Bezug zur Schulmedizin

  • Komplementarität – Komplementärtherapie ersetzt nicht die Schulmedizin, sondern wirkt ergänzend. KomplementärTherapie kann unabhängig von schulmedizinischen Behandlungen, aber auch vor, parallel oder daran anschließend genutzt werden.
  • Befunderhebung – KomplementärTherapie erfasst methodenspezifisch das Beschwerde- bild, bisherige Bewältigungswege und vorhandene Ressourcen; in ihrer körper- und prozesszentrierten Arbeitsweise berücksichtigt sie allfällig vorliegende schulmedizinische Befunde. KomplementärTherapeut*nnen erstellen keine schulmedizinischen Diagnosen und sind nicht erste Anlaufstelle bei akuten Erkrankungen. 
  • Grenzen – KomplementärTherapeut*innen verpflichten sich, andere, parallel zur KomplementärTherapie laufende Behandlungen zu respektieren
  • bei Beschwerdebildern, die eine spezifische Abklärung und Behandlung erforderlich machen, entsprechende Fachpersonen zu empfehlen bzw. deren Konsultation einzufordern
  • die Therapie abzuschließen, wenn keine Verbesserung der Regulationsfähigkeit und des Wohlbefindens feststellbar ist.

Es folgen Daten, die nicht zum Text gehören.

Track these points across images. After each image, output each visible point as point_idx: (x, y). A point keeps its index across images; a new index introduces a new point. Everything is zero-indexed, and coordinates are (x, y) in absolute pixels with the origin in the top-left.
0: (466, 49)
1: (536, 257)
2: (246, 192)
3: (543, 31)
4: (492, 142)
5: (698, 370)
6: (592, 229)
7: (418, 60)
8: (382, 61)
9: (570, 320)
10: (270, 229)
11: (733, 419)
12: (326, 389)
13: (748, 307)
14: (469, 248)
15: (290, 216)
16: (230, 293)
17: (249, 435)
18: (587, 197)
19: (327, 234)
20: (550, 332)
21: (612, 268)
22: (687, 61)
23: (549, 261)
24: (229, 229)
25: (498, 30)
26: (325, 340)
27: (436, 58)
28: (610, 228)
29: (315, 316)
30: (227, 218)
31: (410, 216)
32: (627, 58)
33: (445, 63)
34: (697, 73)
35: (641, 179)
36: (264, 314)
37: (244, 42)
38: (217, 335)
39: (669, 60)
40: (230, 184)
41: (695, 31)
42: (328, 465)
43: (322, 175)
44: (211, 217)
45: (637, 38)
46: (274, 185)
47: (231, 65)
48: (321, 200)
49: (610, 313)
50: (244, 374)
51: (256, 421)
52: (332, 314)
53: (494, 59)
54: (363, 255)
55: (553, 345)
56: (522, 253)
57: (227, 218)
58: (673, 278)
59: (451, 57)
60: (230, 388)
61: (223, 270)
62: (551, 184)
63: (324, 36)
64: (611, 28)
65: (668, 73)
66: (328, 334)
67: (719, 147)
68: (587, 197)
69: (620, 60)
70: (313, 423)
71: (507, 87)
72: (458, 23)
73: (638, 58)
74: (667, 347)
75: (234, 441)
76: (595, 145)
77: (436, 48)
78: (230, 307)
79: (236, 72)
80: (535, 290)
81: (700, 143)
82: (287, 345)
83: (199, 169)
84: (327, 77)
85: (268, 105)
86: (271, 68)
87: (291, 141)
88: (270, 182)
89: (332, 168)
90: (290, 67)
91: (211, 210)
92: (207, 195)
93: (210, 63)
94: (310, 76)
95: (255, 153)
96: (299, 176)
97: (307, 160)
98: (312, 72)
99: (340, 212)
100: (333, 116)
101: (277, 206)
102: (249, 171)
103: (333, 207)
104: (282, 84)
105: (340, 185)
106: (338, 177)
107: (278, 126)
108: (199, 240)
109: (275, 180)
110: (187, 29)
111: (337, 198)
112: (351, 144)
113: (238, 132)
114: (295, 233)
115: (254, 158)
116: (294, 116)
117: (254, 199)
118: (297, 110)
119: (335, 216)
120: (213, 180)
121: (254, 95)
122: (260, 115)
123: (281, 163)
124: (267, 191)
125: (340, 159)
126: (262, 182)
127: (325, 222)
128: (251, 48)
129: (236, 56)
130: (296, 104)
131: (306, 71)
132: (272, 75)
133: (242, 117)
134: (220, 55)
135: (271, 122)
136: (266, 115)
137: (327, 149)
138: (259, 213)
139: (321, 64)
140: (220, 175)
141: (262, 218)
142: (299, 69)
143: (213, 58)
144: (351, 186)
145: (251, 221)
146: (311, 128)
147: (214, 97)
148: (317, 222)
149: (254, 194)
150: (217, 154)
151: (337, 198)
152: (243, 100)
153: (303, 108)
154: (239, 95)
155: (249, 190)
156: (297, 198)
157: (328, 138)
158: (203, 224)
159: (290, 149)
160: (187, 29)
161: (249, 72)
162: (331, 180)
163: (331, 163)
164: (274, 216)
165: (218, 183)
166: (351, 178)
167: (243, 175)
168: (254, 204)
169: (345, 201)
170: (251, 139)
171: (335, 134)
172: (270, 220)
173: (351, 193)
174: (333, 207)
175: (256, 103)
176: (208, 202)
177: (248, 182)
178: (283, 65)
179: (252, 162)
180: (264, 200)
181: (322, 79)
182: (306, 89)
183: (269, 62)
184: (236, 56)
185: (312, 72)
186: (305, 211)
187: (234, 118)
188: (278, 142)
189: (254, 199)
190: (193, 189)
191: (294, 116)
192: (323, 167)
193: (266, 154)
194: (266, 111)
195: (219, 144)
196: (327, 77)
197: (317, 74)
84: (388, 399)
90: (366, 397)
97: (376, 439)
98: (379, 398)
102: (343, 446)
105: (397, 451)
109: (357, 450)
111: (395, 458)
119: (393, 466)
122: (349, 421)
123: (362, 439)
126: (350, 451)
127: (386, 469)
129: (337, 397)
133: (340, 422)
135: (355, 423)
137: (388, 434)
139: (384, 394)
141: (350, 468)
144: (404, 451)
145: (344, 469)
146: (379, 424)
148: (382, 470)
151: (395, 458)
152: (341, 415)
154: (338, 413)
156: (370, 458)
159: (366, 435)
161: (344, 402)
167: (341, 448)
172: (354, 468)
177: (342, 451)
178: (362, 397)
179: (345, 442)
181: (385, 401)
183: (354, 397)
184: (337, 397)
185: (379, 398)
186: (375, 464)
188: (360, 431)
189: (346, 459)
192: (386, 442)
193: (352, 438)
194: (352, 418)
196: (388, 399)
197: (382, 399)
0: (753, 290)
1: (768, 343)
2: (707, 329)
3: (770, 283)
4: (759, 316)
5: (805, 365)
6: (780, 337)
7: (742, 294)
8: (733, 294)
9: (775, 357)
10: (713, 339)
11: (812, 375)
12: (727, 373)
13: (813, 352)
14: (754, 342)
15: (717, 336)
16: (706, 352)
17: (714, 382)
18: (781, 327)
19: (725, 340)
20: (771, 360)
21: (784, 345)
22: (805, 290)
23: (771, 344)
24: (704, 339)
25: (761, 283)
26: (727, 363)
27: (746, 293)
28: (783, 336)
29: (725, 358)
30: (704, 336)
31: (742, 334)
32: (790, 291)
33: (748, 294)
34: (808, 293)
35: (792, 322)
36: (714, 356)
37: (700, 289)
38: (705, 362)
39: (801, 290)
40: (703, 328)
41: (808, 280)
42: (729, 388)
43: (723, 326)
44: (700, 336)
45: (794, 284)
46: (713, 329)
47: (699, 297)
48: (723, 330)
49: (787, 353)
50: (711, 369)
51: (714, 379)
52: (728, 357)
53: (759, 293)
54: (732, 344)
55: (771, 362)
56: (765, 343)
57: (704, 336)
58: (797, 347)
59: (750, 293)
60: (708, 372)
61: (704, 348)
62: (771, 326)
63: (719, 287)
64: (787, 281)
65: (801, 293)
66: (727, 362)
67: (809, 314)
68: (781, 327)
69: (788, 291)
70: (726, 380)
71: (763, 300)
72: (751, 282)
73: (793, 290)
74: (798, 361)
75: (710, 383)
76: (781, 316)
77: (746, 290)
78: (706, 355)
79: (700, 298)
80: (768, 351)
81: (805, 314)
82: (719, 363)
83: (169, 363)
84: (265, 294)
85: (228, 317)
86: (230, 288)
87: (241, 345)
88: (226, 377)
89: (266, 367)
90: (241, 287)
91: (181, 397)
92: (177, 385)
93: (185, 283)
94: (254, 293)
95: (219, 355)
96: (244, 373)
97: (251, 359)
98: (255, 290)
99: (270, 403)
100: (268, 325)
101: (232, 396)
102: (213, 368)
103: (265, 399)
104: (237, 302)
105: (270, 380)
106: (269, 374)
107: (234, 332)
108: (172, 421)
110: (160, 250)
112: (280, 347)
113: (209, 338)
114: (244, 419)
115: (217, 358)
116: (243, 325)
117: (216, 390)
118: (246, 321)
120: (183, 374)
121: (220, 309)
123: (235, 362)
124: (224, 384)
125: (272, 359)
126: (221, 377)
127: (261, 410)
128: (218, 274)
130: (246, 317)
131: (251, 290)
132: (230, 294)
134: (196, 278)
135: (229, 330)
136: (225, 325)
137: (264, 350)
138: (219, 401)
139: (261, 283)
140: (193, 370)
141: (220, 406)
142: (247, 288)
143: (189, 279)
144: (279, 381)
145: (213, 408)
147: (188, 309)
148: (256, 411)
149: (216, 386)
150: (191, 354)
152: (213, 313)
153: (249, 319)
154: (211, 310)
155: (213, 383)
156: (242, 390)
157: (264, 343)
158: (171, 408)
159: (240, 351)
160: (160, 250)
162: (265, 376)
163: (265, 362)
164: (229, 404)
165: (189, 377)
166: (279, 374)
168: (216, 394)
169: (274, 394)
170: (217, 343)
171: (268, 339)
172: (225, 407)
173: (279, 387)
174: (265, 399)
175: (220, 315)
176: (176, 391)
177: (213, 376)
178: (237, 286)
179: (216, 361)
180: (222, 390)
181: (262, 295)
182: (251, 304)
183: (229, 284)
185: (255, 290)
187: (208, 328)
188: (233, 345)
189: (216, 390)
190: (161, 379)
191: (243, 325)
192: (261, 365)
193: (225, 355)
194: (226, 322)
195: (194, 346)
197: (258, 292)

Bezug zur Alternativmedizin

KomplementärTherapie und Alternativmedizin weisen klare Unterschiede, aber auch Gemeinsamkeiten auf. Wesentliche Unterscheidungsmerkmale sind:

  • Körperzentrierung – KomplementärTherapie definiert sich als methodenspezifische Berührungs-, Bewegungs-, Atem- und Energiearbeit, in der körperliche Zustände erfahrbar und beeinflussbar gemacht werden. KomplementärTherapie setzt keine Heilmittel, keine technischen Apparate und keine hautverletzenden Maßnahmen ein.
  • Interaktives Handeln – KomplementärTherapie gestaltet sich als nonverbaler und verbaler Dialog zwischen Klient*in und Therapeut*in. Das Interaktionsgeschehen ist zentrales Gestaltungselement. Von Beginn an sind Klient*innen mit ihrer Selbstkompetenz Mitgestaltende des Prozesses. 
  • Prozesszentrierung – KomplementärTherapie stärkt von Beginn an gezielt Ressourcen und Resilienzfaktoren und initiiert lösungs- und motivationsorientierte Sicht- und Handlungsweisen, damit Genesungsprozesse nachhaltig und selbstkompetent erfolgen können. 
  • Methodenbasiert –  KomplementärTherapie stützt sich auf Methoden ab, deren Konzepte den Grundlagen der KomplementärTherapie entsprechen.


Quellen und weiterführende Texte

Anmerkungen

Anmerkungen
1 Der vorliegende Beitrag ist aus 2016.